Excerpts from Comprehensive Owner’s Guide: Maltese
The Maltese is a sweet-natured dog, alert and lively with a high level of intelligence. Although a small breed, categorized in the Toy Group, this is a soundly built little dog, capable of enjoying plenty of exercise and fun. It would be a mistake to consider the Maltese a “soft” little animal, for although not a terrier, the Maltese was considered as such for many years and his character is quite alert enough to display the occasional terrier trait. He was certainly capable of catching rats and is said to have caught the occasional badger. In Sir Richard Glynn’s book Champion Dogs of the World, the Maltese is described as “an attractive little imp,” which probably describes the breed in a nutshell! But if you want to know more, then read on.
Like the majority of smaller dogs, the Maltese is a reasonably long-lived breed, so this is another factor that must be seriously contemplated before deciding that this is really the breed for you. Clearly, when taking a new animal into your home, the ultimate aim will be that the dog remains with you for his entire life.
Despite various ups and downs through the course of history, the Maltese is now well established in many countries of the world. In the US alone, over 12,000 new puppies are registered with the American Kennel Club each year.
The Maltese has a certain “something” about him, demanding that people look at him, and to these looks he returns a kind of self-satisfied expression. He is certainly a vigorous little companion, full of humor and a sense of fun. Left to his own devices, he would willingly turn out mice and other small rodents from the barn, which is not always possible when a dog is kept in long coat. Certainly a Maltese will thoroughly enjoy the sights and smells of a country walk, although this can, it must be understood, badly damage a show coat.

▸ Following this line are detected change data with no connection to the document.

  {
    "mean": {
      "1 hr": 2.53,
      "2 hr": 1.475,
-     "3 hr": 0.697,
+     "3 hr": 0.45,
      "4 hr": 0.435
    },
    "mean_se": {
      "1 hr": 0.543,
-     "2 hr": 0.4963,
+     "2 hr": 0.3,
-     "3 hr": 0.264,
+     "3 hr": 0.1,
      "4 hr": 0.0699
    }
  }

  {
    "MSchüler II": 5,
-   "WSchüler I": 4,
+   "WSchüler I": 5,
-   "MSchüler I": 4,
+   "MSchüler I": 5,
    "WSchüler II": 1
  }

Affectionate with his owners, the Maltese is quite an individualist and does not always take readily to strangers. This is a clean and fastidious breed, one that has understandably been a muchloved pet with a certain refine ment about him. Having said that, a few have taken up the sport of mini-agility and others enjoy obedience work.

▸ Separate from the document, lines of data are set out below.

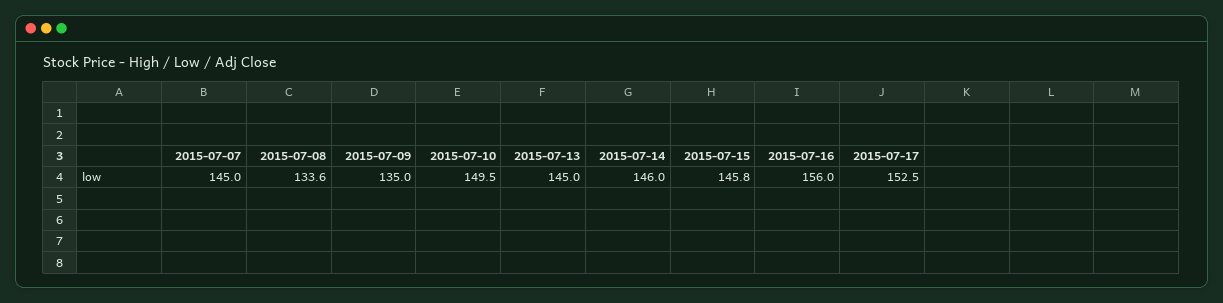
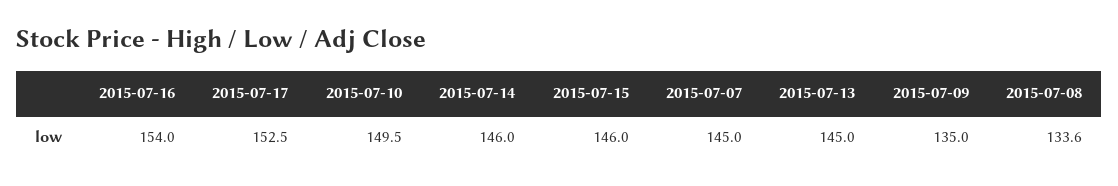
  {
    "2015-07-07": 145,
    "2015-07-08": 133.6,
    "2015-07-09": 135,
    "2015-07-10": 149.5,
    "2015-07-13": 145,
    "2015-07-14": 146,
-   "2015-07-15": 145.8,
+   "2015-07-15": 146,
-   "2015-07-16": 156,
+   "2015-07-16": 154,
    "2015-07-17": 152.5
  }

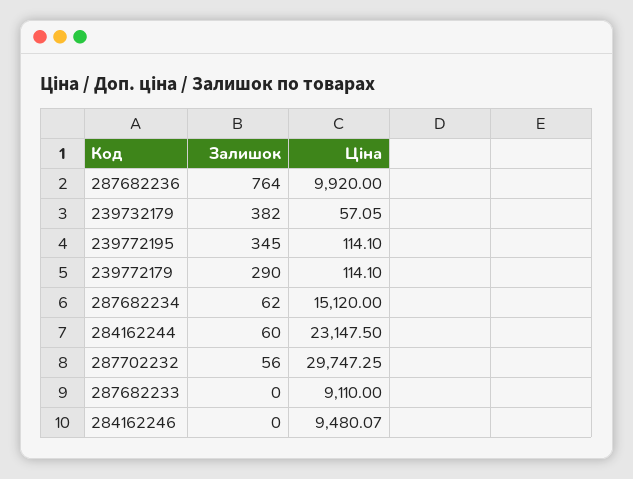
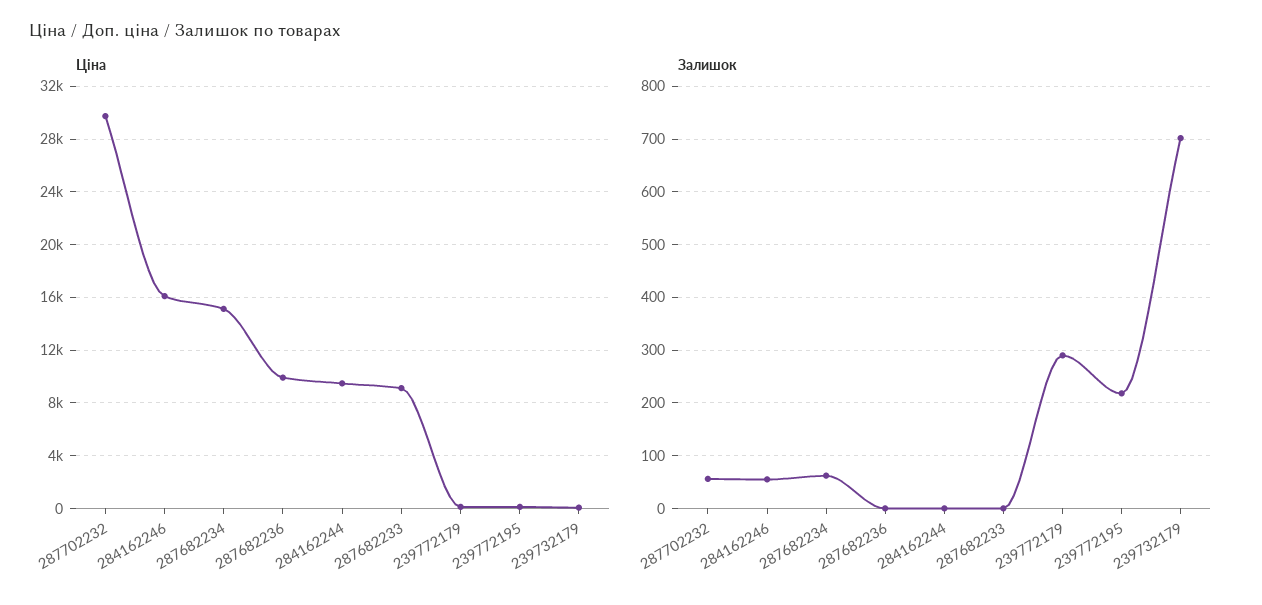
  {
    "Залишок": {
-     "287682236": 764,
+     "287682236": 0,
-     "239732179": 382,
+     "239732179": 700,
-     "239772195": 345,
+     "239772195": 220,
      "239772179": 290,
      "287682234": 62,
-     "284162244": 60,
+     "284162244": 0,
      "287702232": 56,
      "287682233": 0,
-     "284162246": 0
+     "284162246": 60
    },
    "Ціна": {
      "287682236": 9920,
      "239732179": 57.05,
      "239772195": 114.1,
      "239772179": 114.1,
      "287682234": 15120,
-     "284162244": 23147.5,
+     "284162244": 9500,
      "287702232": 29747.25,
      "287682233": 9110,
-     "284162246": 9480.07
+     "284162246": 16000
    }
  }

A fearless little dog despite his diminutive size, the Maltese can make a good watchdog for he is always alert and filled with determination. In the home, the Maltese is a perfect small housedog, fitting in well with whatever the household routine.
MALTESE WITH CHILDREN
Provided that parents have trained their children to treat dogs gently, being neither rough nor aggressive, most Maltese enjoy playing with youngsters. It must, though, be understood that young children should always be supervised when in the company of dogs in order that accidents do not happen, however unintentional they might be. No matter how hardy your Maltese may be, he is still a fragile few pounds that can be badly injured by a boisterous child. The small size is attractive for children, who are also usually enchanted by the pretty appearance and long flowing coat. If yours is a show dog, do take care that a child doesn’t decide to groom out (not-so-carefully) all the coat while you’re not looking!

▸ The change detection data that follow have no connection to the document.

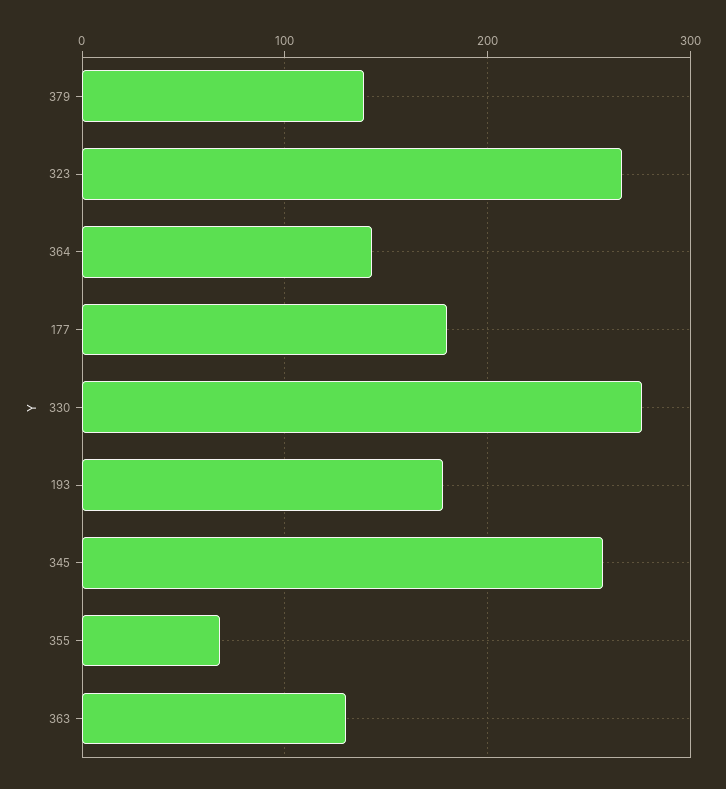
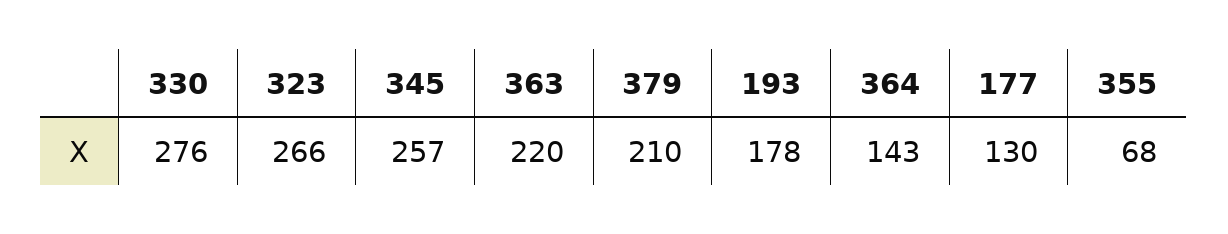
  {
-   "379": 140,
+   "379": 210,
    "323": 266,
    "364": 143,
-   "177": 180,
+   "177": 130,
    "330": 276,
    "193": 178,
    "345": 257,
    "355": 68,
-   "363": 130
+   "363": 220
  }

MALTESE WITH OTHER FAMILY PETS
Always when one animal is introduced to another, careful supervision is essential. Most Maltese are quite prepared to associate with other animals, but a lot understandably depends on the personality of the other. An older dog or cat may not take readily to a newcomer in the household, although others accept them well. When a Maltese does find another canine or feline friend, usually the relationship is lasting and sincere. Indeed, one of the dangers is mutual grooming between animal friends, which can play havoc with the long coat of the Maltese, especially behind the ears!
Small in size, the Maltese generally weighs about 4–6 lbs. and the height should not exceed 10 inches from ground to withers. This is a compact breed, with about the same length from withers to root of tail as the height at withers. Both males and females are pretty little dogs, although there is a distinction between the two.
COLOR AND COAT
The white coat is, of course, the breed’s crowning glory, but regular attention is necessary to keep these flowing locks clean and in good condition. Most owners tie up the hair in a cute little topknot, showing the features of the face and helping to keep the hair away from the eyes. This adds to the overall attractive appearance of the Maltese, certainly a breed that has many dedicated admirers, and deservedly so.
Although the long, white coat makes a splendid sight and needs regular attention, there is no undercoat, as in the case of the breed’s cousin, the Bichon Frise. This makes the Maltese’s coat a little easier to manage. An added advantage is that, provided it is kept in good condition, the coat will not shed all over your carpets and furniture.
The straight coat is silky in texture and should never be woolly, another important distinguishing feature between the Maltese and its close relations. Although of good length, it is important that the coat is not so long that it impedes action when the dog is moving. For the show dog, a coat can hide a multitude of sins, but a good judge will always feel carefully beneath the coat to check that a glamorously coated Maltese is also well constructed.
Coat color and coat presentation on the Maltese are very important, so owners of the breed must be prepared to put in a good deal of work to keep it in tip-top condition, never looking dirty or unkempt. A white coat will only stay clean if bathed frequently.
The color of the Maltese’s coat is always white, but slight lemon markings are permissible. The whiteness of the coat contrasts strikingly against the black nose pigment and dark, oval eyes with their black haloes of dark skin surrounding them. Even the pads of the feet should be black.